***** DATA EXTRACT

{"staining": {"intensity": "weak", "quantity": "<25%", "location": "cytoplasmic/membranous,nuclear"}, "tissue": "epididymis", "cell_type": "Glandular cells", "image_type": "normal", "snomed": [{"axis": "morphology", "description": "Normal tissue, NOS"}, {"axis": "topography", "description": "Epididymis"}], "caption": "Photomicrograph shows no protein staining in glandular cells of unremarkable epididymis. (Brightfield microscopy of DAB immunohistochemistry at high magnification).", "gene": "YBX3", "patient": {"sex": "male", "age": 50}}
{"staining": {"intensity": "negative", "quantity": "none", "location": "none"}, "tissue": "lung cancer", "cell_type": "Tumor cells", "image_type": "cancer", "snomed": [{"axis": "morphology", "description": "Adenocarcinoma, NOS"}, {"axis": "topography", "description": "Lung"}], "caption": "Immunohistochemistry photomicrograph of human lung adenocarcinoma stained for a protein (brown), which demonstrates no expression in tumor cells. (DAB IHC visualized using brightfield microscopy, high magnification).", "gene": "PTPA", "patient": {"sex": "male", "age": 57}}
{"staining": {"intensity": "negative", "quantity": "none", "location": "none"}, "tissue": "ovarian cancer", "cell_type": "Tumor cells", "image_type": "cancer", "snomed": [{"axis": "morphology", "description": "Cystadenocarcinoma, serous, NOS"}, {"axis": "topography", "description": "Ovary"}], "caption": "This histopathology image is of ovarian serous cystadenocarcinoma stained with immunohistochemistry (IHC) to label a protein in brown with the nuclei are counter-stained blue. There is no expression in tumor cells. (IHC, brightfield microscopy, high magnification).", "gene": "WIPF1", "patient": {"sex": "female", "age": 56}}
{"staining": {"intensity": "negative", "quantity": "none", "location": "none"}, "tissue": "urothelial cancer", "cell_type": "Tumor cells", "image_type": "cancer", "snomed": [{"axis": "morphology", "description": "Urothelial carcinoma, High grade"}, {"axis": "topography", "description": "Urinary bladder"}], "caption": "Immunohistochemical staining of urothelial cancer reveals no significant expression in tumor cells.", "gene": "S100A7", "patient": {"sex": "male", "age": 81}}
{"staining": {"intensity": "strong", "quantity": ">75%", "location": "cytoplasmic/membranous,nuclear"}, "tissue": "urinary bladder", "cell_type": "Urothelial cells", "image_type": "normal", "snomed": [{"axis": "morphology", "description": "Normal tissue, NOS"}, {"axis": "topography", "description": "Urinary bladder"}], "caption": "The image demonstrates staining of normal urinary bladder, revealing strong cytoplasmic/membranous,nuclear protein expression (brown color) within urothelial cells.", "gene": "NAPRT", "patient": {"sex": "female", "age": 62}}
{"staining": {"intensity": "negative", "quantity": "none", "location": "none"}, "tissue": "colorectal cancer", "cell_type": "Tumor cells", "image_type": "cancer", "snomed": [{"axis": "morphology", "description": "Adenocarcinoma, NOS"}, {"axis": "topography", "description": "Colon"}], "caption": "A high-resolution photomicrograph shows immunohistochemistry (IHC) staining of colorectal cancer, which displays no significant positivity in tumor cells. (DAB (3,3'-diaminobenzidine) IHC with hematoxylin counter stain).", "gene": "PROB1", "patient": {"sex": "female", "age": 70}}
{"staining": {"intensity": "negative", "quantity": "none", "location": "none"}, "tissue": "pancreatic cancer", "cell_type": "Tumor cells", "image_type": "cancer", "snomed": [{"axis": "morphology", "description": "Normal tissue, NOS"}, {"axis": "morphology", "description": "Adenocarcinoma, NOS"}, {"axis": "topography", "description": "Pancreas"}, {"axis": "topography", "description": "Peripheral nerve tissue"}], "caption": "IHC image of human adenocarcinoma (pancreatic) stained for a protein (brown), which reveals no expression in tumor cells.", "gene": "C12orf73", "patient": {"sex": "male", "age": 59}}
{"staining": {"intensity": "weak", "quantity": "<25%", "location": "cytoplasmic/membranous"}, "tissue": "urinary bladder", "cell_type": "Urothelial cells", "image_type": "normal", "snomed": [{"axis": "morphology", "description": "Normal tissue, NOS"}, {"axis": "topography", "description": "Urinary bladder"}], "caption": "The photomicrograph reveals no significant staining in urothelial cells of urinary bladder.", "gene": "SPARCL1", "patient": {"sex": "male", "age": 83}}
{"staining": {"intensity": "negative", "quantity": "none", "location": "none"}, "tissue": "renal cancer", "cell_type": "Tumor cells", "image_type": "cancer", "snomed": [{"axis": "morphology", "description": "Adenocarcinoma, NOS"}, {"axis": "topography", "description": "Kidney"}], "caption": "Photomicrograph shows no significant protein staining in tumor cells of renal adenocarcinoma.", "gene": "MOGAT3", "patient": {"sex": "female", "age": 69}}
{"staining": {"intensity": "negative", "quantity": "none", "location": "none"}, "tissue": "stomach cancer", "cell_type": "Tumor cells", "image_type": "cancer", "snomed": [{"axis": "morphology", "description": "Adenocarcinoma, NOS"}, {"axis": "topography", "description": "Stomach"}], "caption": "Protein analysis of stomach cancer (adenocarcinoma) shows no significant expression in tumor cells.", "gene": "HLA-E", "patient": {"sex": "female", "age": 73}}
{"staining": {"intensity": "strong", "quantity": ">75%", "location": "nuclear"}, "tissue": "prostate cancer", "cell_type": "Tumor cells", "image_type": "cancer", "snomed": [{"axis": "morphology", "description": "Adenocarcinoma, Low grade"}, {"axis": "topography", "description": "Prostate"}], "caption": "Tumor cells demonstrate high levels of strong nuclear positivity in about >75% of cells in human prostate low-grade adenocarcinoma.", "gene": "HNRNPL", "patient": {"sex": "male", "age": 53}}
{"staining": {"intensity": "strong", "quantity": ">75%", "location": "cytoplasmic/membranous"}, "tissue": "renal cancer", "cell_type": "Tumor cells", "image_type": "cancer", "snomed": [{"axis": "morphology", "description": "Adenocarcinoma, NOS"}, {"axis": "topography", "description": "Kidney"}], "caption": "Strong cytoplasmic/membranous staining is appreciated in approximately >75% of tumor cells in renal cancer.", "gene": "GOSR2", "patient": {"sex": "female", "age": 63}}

**********

Nothing but a number should be given: the count of lines above that hold "Urinary".

_ANSWER SPACE:_
3